| Input data |
::::::::::

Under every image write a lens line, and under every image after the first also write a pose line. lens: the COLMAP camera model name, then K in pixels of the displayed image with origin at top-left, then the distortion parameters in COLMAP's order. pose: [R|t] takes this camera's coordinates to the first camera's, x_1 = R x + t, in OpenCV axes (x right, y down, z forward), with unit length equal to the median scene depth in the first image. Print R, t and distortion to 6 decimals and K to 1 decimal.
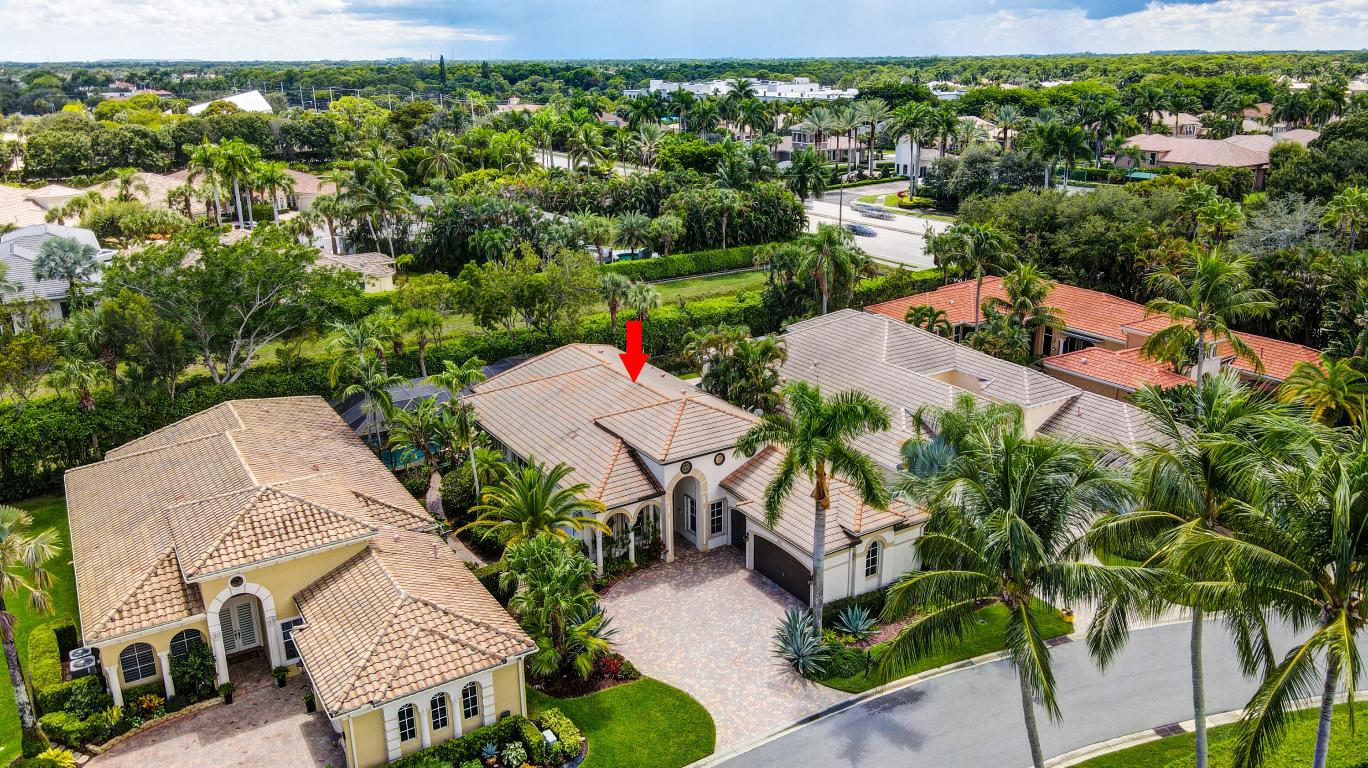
lens RADIAL K [[994.1, 0, 684.0], [0, 994.1, 384.0], [0, 0, 1]] dist [0.003218, 0.007010]
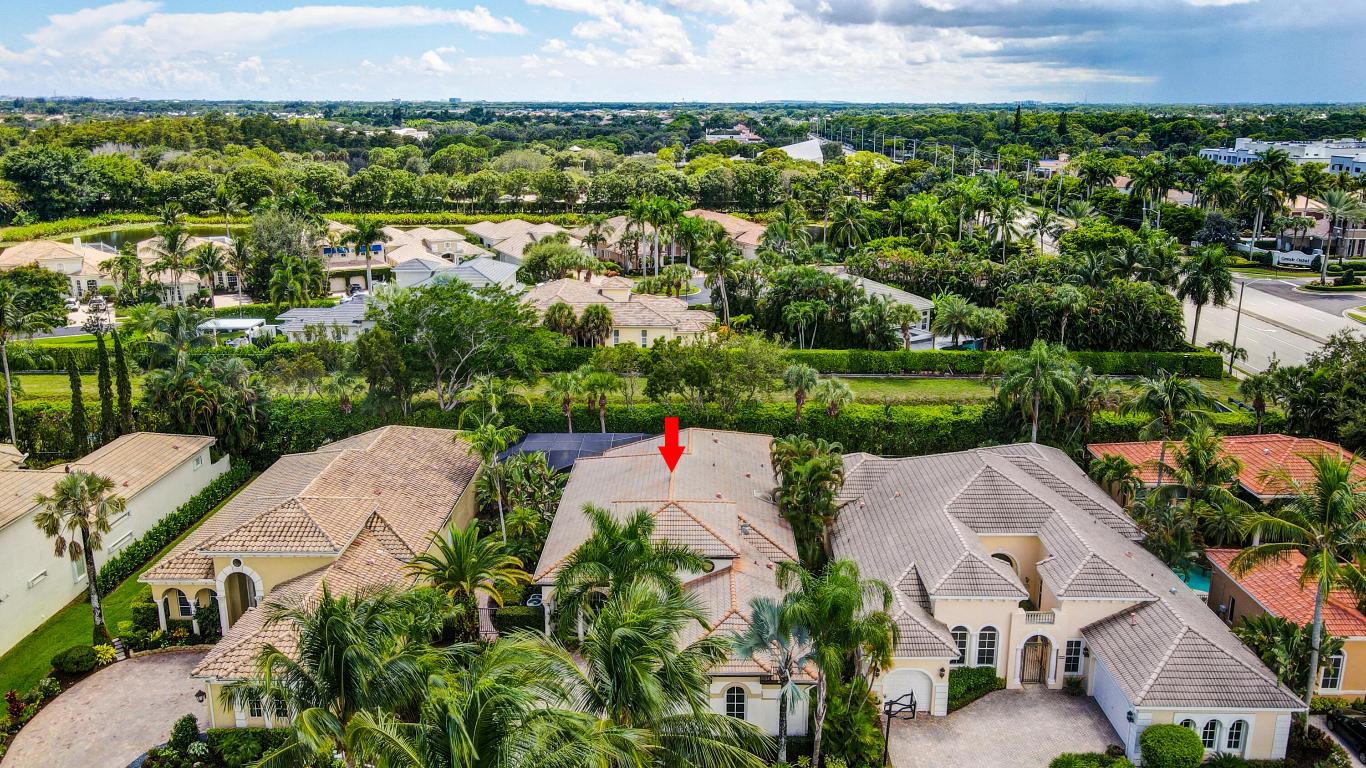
lens RADIAL K [[1011.8, 0, 690.8], [0, 1011.8, 385.6], [0, 0, 1]] dist [0.002816, 0.041496]
pose [[0.841478, 0.156480, -0.517135, 0.388022], [-0.178835, 0.983856, 0.006707, -0.081442], [0.509836, 0.086838, 0.855877, 0.066711]]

::::::::::

| Directions |
Swap every "image" in the material above for "frame" and write the material out again with nothing else changed. Leave the pictures out of your answer.

| Solution below |
Under every frame write a lens line, and under every frame after the first also write a pose line. lens: the COLMAP camera model name, then K in pixels of the displayed frame with origin at top-left, then the distortion parameters in COLMAP's order. pose: [R|t] takes this camera's coordinates to the first camera's, x_1 = R x + t, in OpenCV axes (x right, y down, z forward), with unit length equal to the median scene depth in the first frame. Print R, t and distortion to 6 decimals and K to 1 decimal.
lens RADIAL K [[994.1, 0, 684.0], [0, 994.1, 384.0], [0, 0, 1]] dist [0.003218, 0.007010]
lens RADIAL K [[1011.8, 0, 690.8], [0, 1011.8, 385.6], [0, 0, 1]] dist [0.002816, 0.041496]
pose [[0.841478, 0.156480, -0.517135, 0.388022], [-0.178835, 0.983856, 0.006707, -0.081442], [0.509836, 0.086838, 0.855877, 0.066711]]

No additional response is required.